▸ PROBLEM TO WORK ON: Give the number of lines in the records below that contain the word "KiCad". State only that number.

▸ DATA:
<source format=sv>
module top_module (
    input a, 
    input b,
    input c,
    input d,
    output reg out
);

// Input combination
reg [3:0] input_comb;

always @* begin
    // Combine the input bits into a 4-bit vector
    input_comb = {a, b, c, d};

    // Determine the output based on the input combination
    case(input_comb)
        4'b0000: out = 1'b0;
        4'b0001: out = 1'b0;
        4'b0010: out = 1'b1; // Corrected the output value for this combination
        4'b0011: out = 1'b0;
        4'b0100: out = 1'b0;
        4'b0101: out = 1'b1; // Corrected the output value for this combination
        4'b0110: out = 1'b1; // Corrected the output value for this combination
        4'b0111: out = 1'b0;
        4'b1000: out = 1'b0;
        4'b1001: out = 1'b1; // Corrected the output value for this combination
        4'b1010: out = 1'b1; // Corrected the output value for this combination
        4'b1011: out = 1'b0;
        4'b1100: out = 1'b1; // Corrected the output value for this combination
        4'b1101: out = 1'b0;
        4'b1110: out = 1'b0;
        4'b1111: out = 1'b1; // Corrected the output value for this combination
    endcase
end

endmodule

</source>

==

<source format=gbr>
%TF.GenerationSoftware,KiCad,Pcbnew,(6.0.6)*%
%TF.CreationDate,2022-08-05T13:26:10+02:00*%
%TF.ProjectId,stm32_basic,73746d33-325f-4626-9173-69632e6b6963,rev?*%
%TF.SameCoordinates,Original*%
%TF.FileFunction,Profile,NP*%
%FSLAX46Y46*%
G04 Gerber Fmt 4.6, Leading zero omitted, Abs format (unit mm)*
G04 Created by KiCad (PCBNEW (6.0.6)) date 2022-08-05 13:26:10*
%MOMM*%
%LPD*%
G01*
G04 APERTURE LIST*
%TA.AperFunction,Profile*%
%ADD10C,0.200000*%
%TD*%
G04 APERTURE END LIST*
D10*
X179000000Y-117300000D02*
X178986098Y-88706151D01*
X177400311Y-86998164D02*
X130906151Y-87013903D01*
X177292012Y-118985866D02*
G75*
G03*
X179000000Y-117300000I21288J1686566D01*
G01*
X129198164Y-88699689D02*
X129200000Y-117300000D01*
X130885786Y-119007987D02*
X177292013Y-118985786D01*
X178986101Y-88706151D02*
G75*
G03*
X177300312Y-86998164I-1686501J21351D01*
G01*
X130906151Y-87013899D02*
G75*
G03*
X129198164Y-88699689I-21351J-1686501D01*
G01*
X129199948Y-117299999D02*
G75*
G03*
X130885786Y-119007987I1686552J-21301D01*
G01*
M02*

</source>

---

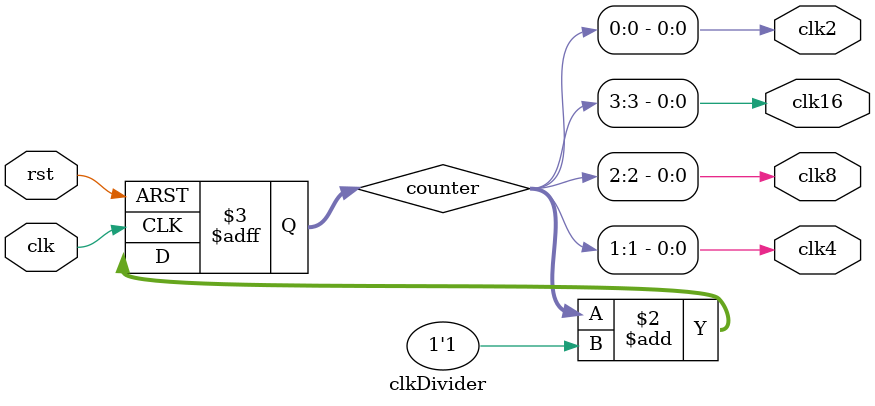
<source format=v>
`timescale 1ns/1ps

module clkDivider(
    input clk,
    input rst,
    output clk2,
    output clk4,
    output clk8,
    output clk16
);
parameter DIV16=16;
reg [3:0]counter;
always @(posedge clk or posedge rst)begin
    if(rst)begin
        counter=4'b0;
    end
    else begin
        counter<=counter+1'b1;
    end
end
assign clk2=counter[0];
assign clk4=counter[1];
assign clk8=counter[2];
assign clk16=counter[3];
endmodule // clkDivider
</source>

▸ RESULT OF THE TASK: 2